Why is it interesting?
• Capacity is being controled by a small number of large players. Producers continue to show rationality in matching production with demand.
• Solid balance sheet and financial strength which has been consistent for some time.
• Solid position on the industry cost curve.
• Track record of double digit ROIC and good capital allocation. Opportunities are evaluated on an ROIC
basis and managements longer term incentive compensation is tied to the same metric.
• Higher mix of small customers which provide margin advantages.
Valuation
A better opportunity could be presented to invest in Packaging Corp., as it is likely approaching fair value. However, news of someone looking to acquire them or a strategic move with their cash pile could lead to the price move beyond that level. This seems like a reasonable entry point to begin gradually building a position.

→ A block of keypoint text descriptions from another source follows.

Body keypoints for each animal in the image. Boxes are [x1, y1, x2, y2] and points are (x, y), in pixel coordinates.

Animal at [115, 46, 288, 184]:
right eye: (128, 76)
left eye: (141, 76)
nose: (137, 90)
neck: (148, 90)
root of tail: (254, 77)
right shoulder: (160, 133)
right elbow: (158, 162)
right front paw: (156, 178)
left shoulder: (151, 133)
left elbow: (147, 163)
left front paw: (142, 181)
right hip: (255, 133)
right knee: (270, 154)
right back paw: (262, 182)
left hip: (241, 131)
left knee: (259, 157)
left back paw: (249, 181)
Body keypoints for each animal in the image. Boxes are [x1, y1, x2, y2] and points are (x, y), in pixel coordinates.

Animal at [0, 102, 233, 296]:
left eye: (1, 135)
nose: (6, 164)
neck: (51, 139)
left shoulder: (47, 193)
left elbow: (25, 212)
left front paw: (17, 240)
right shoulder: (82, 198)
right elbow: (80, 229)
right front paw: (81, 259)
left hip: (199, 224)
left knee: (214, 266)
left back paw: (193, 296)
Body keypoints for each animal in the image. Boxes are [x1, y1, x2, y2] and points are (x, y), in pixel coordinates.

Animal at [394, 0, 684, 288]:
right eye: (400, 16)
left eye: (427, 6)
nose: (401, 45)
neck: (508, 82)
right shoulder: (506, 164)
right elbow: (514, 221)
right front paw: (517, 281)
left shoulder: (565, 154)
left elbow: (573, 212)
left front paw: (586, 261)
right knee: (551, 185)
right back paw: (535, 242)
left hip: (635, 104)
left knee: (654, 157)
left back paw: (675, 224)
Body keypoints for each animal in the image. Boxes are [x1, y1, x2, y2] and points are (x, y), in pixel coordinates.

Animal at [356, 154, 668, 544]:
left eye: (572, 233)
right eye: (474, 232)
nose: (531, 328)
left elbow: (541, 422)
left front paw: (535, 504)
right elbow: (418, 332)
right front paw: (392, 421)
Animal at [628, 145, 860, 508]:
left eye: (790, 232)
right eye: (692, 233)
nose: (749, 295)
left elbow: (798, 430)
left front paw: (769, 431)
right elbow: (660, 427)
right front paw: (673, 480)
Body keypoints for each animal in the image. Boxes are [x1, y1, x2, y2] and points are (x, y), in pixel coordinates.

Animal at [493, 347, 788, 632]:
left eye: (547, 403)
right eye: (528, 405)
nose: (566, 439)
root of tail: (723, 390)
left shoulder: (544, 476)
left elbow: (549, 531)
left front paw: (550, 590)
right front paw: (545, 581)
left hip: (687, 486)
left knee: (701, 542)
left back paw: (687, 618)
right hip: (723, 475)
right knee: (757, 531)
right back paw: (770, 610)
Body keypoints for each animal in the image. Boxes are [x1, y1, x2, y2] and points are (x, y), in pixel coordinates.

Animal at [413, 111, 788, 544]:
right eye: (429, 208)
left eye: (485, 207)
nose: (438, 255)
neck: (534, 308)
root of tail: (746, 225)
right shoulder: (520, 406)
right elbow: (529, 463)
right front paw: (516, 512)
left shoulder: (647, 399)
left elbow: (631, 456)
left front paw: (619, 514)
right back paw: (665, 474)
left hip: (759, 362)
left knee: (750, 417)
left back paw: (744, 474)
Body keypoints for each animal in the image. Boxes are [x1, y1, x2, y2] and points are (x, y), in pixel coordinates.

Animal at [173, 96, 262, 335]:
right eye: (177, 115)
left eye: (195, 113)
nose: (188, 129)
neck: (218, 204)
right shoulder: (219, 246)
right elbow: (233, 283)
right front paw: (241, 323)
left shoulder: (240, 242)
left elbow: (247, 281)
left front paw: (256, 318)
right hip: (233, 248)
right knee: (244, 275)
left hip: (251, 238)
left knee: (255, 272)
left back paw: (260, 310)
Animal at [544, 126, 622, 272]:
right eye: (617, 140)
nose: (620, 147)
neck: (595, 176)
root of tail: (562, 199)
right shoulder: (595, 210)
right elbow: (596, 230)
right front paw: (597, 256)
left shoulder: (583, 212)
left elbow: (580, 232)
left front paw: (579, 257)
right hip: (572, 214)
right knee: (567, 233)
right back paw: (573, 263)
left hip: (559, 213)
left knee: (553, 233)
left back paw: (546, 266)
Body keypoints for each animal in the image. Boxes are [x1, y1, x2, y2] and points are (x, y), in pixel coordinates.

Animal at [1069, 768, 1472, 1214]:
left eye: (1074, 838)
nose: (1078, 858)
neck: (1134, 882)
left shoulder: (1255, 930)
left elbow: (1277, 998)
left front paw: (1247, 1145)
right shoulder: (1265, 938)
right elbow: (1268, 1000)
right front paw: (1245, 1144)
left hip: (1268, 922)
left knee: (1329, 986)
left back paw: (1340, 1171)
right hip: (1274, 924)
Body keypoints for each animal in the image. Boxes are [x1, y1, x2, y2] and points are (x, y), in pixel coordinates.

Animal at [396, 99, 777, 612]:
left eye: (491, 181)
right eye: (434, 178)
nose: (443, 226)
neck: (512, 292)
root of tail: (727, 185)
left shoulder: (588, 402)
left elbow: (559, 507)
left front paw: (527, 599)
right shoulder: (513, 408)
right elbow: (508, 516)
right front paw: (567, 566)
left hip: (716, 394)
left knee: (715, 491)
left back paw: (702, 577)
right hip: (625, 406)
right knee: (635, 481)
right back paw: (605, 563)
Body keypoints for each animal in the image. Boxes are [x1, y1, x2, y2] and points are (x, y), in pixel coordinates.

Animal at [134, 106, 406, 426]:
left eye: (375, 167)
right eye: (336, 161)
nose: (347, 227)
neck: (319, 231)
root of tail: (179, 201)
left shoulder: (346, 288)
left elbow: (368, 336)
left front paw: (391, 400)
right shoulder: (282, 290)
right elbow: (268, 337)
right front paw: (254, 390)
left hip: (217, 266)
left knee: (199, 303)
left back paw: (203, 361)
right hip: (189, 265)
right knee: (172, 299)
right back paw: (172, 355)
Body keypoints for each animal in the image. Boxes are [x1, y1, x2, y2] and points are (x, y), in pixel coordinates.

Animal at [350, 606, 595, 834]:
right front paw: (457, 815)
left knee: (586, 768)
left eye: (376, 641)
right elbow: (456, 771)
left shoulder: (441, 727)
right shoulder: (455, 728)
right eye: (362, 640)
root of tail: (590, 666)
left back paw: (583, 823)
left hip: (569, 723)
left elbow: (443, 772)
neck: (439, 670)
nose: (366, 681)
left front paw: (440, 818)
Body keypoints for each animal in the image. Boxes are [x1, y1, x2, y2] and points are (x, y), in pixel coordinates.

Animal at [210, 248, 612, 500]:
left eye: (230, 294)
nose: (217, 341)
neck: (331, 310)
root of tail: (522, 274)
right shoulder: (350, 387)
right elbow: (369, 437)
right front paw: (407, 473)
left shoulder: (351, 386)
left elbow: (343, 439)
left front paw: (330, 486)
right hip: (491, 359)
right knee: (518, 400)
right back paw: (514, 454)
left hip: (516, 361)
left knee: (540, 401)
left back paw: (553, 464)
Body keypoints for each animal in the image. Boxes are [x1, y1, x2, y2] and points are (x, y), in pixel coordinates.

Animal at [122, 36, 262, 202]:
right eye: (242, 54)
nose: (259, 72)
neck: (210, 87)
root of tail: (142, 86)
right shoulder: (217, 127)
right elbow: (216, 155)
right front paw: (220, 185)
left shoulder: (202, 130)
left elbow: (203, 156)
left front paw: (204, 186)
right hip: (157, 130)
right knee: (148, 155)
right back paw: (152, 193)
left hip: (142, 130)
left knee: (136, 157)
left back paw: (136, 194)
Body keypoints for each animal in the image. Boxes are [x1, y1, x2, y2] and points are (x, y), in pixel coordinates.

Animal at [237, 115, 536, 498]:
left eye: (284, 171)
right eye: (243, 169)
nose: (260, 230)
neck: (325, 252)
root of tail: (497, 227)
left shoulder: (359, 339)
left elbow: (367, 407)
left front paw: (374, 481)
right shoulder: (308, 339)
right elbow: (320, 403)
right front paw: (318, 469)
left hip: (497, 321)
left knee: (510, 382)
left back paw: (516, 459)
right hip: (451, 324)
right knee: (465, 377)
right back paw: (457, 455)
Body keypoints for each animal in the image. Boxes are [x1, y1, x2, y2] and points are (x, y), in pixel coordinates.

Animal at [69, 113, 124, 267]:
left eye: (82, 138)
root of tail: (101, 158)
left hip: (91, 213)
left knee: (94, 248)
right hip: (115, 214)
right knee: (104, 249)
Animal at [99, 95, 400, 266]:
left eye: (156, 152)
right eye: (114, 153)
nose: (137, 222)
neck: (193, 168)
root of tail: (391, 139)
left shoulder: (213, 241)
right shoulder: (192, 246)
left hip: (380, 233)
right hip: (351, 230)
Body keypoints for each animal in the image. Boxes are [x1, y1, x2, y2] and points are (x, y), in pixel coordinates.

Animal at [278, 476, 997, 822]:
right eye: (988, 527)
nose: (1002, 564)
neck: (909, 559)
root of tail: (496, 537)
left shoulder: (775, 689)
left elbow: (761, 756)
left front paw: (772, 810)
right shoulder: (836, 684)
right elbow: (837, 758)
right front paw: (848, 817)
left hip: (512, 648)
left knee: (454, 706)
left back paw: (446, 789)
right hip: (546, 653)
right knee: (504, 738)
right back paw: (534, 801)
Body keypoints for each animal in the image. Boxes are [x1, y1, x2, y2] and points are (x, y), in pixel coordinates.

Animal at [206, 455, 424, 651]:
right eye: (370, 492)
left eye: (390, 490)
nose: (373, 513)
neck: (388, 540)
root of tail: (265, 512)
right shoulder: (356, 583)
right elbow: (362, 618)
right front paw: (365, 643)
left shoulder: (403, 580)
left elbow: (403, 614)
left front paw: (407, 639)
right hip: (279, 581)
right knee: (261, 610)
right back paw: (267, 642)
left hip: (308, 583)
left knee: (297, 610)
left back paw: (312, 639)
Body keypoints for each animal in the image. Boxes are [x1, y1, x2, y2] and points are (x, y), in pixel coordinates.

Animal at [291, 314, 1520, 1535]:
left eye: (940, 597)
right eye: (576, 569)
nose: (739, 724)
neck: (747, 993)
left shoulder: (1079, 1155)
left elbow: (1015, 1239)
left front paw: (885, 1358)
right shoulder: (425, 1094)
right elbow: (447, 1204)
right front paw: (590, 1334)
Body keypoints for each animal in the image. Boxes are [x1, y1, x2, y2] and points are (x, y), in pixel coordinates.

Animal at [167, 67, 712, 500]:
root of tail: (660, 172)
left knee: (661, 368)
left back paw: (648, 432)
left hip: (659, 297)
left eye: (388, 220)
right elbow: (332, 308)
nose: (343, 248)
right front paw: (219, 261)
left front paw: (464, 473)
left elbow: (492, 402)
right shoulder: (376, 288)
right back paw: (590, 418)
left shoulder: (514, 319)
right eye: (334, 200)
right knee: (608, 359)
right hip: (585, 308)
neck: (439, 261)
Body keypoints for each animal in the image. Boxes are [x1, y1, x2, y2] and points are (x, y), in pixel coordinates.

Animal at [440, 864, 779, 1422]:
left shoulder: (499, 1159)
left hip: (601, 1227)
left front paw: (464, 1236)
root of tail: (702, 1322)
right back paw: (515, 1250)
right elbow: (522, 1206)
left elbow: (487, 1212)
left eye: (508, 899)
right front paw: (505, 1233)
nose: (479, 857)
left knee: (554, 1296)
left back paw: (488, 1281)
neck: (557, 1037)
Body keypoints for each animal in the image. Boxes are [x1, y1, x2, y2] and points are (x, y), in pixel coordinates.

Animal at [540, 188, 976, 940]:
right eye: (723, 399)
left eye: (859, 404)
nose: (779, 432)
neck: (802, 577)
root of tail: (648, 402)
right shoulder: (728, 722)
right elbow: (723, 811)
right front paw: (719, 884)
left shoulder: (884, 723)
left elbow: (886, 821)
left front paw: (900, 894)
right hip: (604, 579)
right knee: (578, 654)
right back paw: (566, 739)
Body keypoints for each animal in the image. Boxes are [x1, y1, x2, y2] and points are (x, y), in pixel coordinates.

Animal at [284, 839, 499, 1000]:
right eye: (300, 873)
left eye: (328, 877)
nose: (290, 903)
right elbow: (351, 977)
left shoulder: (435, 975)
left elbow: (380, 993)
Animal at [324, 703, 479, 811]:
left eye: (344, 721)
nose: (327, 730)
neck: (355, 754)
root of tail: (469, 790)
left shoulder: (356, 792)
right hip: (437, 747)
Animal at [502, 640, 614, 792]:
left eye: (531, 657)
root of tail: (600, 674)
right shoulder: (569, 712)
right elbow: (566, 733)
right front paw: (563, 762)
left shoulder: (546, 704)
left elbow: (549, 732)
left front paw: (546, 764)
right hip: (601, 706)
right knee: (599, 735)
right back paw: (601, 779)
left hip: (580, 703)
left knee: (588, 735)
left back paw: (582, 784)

My valuation leads me to a 0.93 P/IV.
I am using an ROE based DDM to value the company. I use an ROE of 21% with a fade to 15%, payout ratio of 45%, terminal multiple of 12x and a discount rate of 9.5%. I use this model to reach a terminal value in both 10 and 25 years and take the average of these intrinsic values.
The ROE is lower than historical averages of 26% - 10Yr, 29% - 5Yr, and 30% -3Yr. However, bookvalue has growth signficantly in the past few years which will likely lead to lower ROEs unless a strategic decision is made with cash.
Using a lower ROE and a higher discount rate in the current interest rate environment may help to give some margin for error as this is a cyclical company who will experience a downturn at some point.